==== Dataset excerpts ====

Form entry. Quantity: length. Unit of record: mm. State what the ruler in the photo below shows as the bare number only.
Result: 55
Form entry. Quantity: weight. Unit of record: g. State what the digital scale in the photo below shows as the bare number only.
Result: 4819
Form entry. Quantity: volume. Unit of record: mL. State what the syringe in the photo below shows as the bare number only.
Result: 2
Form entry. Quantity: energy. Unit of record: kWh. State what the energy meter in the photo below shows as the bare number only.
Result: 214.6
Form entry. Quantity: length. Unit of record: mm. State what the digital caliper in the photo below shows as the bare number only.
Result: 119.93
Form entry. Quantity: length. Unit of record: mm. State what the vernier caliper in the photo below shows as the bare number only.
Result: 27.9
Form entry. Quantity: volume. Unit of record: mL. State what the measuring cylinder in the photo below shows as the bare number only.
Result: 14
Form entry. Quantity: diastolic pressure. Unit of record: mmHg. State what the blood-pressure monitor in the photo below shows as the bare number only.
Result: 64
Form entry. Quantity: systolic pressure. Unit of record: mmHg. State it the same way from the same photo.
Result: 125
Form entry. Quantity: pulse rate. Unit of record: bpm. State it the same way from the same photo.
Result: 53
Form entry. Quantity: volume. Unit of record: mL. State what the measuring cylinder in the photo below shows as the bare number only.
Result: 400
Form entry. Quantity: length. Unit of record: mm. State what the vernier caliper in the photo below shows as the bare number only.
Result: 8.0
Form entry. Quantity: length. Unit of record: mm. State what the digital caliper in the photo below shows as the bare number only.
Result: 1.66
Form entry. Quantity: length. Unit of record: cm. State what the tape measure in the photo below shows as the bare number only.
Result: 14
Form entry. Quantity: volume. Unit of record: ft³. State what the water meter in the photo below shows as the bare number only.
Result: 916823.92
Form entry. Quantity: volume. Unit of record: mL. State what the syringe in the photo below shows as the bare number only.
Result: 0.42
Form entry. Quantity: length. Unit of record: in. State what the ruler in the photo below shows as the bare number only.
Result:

====

Assignment
Render the records above as a Markdown table with the columns "Row" and "Line," giving each non-blank line its own numbered row and omitting blank lines.

Exercise response
| Row | Line |
|---|---|
| 1 | Form entry. Quantity: length. Unit of record: mm. State what the ruler in the photo below shows as the bare number only. |
| 2 | Result: 55 |
| 3 | Form entry. Quantity: weight. Unit of record: g. State what the digital scale in the photo below shows as the bare number only. |
| 4 | Result: 4819 |
| 5 | Form entry. Quantity: volume. Unit of record: mL. State what the syringe in the photo below shows as the bare number only. |
| 6 | Result: 2 |
| 7 | Form entry. Quantity: energy. Unit of record: kWh. State what the energy meter in the photo below shows as the bare number only. |
| 8 | Result: 214.6 |
| 9 | Form entry. Quantity: length. Unit of record: mm. State what the digital caliper in the photo below shows as the bare number only. |
| 10 | Result: 119.93 |
| 11 | Form entry. Quantity: length. Unit of record: mm. State what the vernier caliper in the photo below shows as the bare number only. |
| 12 | Result: 27.9 |
| 13 | Form entry. Quantity: volume. Unit of record: mL. State what the measuring cylinder in the photo below shows as the bare number only. |
| 14 | Result: 14 |
| 15 | Form entry. Quantity: diastolic pressure. Unit of record: mmHg. State what the blood-pressure monitor in the photo below shows as the bare number only. |
| 16 | Result: 64 |
| 17 | Form entry. Quantity: systolic pressure. Unit of record: mmHg. State it the same way from the same photo. |
| 18 | Result: 125 |
| 19 | Form entry. Quantity: pulse rate. Unit of record: bpm. State it the same way from the same photo. |
| 20 | Result: 53 |
| 21 | Form entry. Quantity: volume. Unit of record: mL. State what the measuring cylinder in the photo below shows as the bare number only. |
| 22 | Result: 400 |
| 23 | Form entry. Quantity: length. Unit of record: mm. State what the vernier caliper in the photo below shows as the bare number only. |
| 24 | Result: 8.0 |
| 25 | Form entry. Quantity: length. Unit of record: mm. State what the digital caliper in the photo below shows as the bare number only. |
| 26 | Result: 1.66 |
| 27 | Form entry. Quantity: length. Unit of record: cm. State what the tape measure in the photo below shows as the bare number only. |
| 28 | Result: 14 |
| 29 | Form entry. Quantity: volume. Unit of record: ft³. State what the water meter in the photo below shows as the bare number only. |
| 30 | Result: 916823.92 |
| 31 | Form entry. Quantity: volume. Unit of record: mL. State what the syringe in the photo below shows as the bare number only. |
| 32 | Result: 0.42 |
| 33 | Form entry. Quantity: length. Unit of record: in. State what the ruler in the photo below shows as the bare number only. |
| 34 | Result: |